Momma's Gourmet Pork Chops
Mother's Day is Sunday, May 11
Entrees normally take center spot on the dining table. I know my eyes seems to always hone in on the main feature of the meal. Sometimes the entree isn't about a big ol' hunky platter presentation but rather a sensory excitement of things to come. These chops are perhaps a little of both.
This recipe comes about in no time, that's the way my Momma liked to cook, spending the remaining kitchen time doing 'craft' projects; sometimes with felt, old bottles and acrylic paint. One of her favorite was recycling the Aunt Jemima Syrup bottles and painting them into funky women with bright, calico aprons with floppy hats. That is how she went about things, taking something like simple pork chops and turning the dish into an entree better than any one I remembered served at our local fancy dinner spot.
This recipe reminds me of momma's, very tasty and gourmet-ish. I hope you try it when cooking your next chops. Enjoy!
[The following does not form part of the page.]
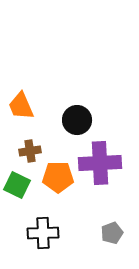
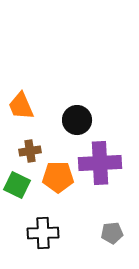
gray pentagon: rotated 15 degrees clockwise
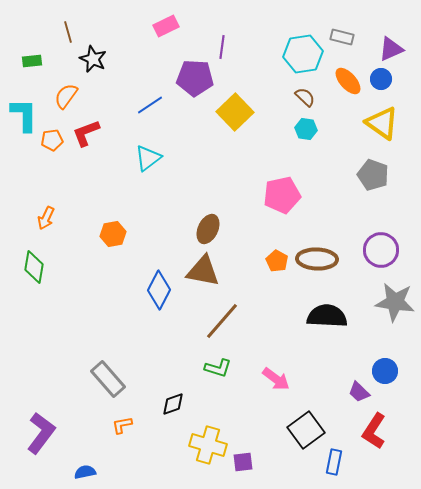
Pork Chops with Momma's Gourmet Sauce4 servings
4 -1 inch thick pork chops (I used pork loin)
salt and pepper
1 tablespoon cooking oil
2 tablespoons melted butter
1/2 small onion, diced
2 garlic cloves, diced
1/2 cup dry white wine (vermouth)
1 cup rich chicken stock (Kitchen Basics)
1 small can sliced mushrooms, rinsed and drained
1/2 teaspoon crushed dried thyme
1/4 teaspoon ground bay leaf (or 1 large bay leaf)
Season both sides of the chops with salt and pepper, then dust with flour rubbing all over. Heat a large skillet over medium-high and when hot, add oil, butter and chops. Brown on both sides and remove to a casserole dish just large enough to hold them. I used an 8-inch square dish.
Add onion and garlic to the skillet and saute until onion is translucent. Add wine, stock, mushrooms, thyme and bay leaf stirring until boil. Simmer for about 5 minutes. Pour sauce over chops.
Cover with foil and bake in a preheated 350 degree F. oven for 30 minutes.
Remove foil (and bay leaves if used) and allow to simmer uncovered for 15 minutes.
Note: If you prefer a gravy, spoon the liquid from the dish into a bowl after the 30 minutes and whisk in a thickener (1 tsp butter + 1 tsp flour or 1 tsp corn starch). Spoon the gravy over the chops and continue cooking the 15 minutes to thicken up.